• [WHAT IS REQUIRED] From the article on retail returns, pull out everything from "And return they" down to "and shipping fees.", word for word.

• [DOCUMENT TEXT]
-------
Study: Reverse logistics still a puzzle for omnichannel retailers
The promise of hassle-free returns may keep customers happy, but our latest survey suggests that omnichannel players are still struggling to find the right balance between cost and service.
Ben Ames has spent 20 years as a journalist since starting out as a daily newspaper reporter in Pennsylvania in 1995. From 1999 forward, he has focused on business and technology reporting for a number of trade journals, beginning when he joined Design News and Modern Materials Handling magazines. Ames is author of the trail guide "Hiking Massachusetts" and is a graduate of the Columbia School of Journalism.
Today's consumers love the convenience of online shopping, but it often takes them a few attempts to find the perfect fit. Retailers have a solution for that. To ensure a "frictionless" online shopping experience, they promise hassle-free returns. Shoes too small? Return them. Pants too long? Return them. Sweater too tight? Return it.
And return they do. Today's shoppers do not hesitate to send back items that don't meet their expectations—whether it's a question of fit, quality, damage during shipping, or a host of other reasons. By all accounts, the e-commerce returns rate today runs well into the double digits, with some estimates putting it at 30, 40, or even 50 percent.
All this creates big headaches for retailers. That's partly due to the way they're set up. The sophisticated automated systems they've designed for processing high volumes of outgoing orders typically don't run as well when shifted into reverse. And inefficient processes are just the half of it. There's also the added labor, time-consuming worker training, the need to discount inventory, and additional handling and shipping fees.
To get a better understanding of how companies are meeting the challenges of reverse logistics in omnichannel commerce, DC Velocity and ARC Advisory Group, a Dedham, Mass.-based technology research firm, teamed up to conduct our fifth annual survey on retail fulfillment practices. (See sidebar for more on our study.) Respondents answered 35 questions on their companies' approach to meeting current challenges in omnichannel commerce and their plans for the future. Included in those questions were eight that centered specifically on respondents' returns practices. This article will concentrate largely on the findings from that section of the survey.
-------
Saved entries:
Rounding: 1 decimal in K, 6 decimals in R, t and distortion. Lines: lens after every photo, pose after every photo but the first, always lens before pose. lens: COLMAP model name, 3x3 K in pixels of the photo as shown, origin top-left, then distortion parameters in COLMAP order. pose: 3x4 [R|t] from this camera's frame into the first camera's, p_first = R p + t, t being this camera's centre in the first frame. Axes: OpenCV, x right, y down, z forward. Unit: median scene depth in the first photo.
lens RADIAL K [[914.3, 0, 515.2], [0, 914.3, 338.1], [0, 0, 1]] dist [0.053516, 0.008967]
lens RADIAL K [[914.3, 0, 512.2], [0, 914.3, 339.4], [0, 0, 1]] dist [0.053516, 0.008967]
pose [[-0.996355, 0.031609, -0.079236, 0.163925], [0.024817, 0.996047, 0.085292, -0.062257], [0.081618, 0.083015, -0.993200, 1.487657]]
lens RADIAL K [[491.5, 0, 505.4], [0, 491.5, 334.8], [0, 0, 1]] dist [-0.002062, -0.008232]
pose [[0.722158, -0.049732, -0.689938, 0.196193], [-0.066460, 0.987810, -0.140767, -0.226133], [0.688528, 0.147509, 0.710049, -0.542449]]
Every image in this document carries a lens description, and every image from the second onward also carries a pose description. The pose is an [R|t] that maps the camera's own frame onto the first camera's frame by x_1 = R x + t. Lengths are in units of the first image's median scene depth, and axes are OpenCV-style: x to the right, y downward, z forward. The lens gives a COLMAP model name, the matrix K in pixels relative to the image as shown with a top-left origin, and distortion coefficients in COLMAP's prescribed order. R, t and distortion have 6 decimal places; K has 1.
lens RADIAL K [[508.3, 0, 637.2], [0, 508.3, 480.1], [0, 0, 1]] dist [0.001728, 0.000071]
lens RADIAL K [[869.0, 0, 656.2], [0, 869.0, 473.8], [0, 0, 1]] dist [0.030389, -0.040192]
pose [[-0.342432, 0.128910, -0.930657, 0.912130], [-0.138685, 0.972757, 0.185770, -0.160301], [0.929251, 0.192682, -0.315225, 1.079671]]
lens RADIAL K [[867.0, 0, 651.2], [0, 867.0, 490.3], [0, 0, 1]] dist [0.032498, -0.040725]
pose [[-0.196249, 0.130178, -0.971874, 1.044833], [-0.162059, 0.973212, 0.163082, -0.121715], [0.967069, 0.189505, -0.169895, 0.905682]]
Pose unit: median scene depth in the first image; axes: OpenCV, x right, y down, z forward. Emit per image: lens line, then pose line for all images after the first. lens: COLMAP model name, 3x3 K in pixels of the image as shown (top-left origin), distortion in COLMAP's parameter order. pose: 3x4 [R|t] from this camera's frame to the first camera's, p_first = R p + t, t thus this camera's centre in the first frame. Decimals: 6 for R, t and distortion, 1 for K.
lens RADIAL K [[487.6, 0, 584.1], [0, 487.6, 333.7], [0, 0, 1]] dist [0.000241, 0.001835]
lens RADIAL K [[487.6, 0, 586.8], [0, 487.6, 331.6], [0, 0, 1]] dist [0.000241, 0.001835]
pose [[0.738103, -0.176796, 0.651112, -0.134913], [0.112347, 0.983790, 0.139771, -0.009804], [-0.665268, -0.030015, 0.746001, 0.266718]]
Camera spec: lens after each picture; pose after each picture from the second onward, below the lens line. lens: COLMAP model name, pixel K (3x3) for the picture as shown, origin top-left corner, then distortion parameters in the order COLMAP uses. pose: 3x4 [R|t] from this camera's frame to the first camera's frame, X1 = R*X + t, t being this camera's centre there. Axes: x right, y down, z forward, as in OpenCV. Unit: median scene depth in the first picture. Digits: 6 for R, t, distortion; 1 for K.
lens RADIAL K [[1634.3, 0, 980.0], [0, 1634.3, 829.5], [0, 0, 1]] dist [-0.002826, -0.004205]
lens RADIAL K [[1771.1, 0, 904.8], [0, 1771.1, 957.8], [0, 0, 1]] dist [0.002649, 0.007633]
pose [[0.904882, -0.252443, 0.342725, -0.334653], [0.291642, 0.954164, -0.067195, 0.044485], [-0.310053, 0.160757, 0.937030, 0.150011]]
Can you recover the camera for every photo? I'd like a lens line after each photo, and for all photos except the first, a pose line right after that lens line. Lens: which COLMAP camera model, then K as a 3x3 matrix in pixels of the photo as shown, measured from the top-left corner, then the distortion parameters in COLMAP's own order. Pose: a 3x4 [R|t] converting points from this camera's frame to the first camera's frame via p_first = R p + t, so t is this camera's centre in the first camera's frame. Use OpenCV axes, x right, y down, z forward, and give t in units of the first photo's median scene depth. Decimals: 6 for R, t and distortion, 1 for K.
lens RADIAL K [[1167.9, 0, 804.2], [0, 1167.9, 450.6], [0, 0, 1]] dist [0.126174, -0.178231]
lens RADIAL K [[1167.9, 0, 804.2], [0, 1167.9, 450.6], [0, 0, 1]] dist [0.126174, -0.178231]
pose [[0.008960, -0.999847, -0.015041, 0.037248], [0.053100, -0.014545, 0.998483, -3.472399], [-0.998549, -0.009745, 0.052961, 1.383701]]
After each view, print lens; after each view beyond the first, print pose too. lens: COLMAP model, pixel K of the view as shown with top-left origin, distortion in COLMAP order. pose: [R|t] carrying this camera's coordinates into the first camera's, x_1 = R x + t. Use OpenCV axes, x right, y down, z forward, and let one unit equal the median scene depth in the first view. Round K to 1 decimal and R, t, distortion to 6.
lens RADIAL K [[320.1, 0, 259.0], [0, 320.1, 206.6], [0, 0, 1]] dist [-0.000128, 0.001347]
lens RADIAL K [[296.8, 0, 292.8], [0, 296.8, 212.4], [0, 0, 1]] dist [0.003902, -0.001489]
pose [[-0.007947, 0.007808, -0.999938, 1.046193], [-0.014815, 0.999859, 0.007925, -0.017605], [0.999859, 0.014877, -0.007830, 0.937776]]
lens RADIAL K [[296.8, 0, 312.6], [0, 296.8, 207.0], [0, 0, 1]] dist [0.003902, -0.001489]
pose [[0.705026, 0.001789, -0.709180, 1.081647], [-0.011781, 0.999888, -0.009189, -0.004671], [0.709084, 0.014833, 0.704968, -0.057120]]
-------
• [WRITTEN ANSWER]
And return they do. Today's shoppers do not hesitate to send back items that don't meet their expectations—whether it's a question of fit, quality, damage during shipping, or a host of other reasons. By all accounts, the e-commerce returns rate today runs well into the double digits, with some estimates putting it at 30, 40, or even 50 percent.
All this creates big headaches for retailers. That's partly due to the way they're set up. The sophisticated automated systems they've designed for processing high volumes of outgoing orders typically don't run as well when shifted into reverse. And inefficient processes are just the half of it. There's also the added labor, time-consuming worker training, the need to discount inventory, and additional handling and shipping fees.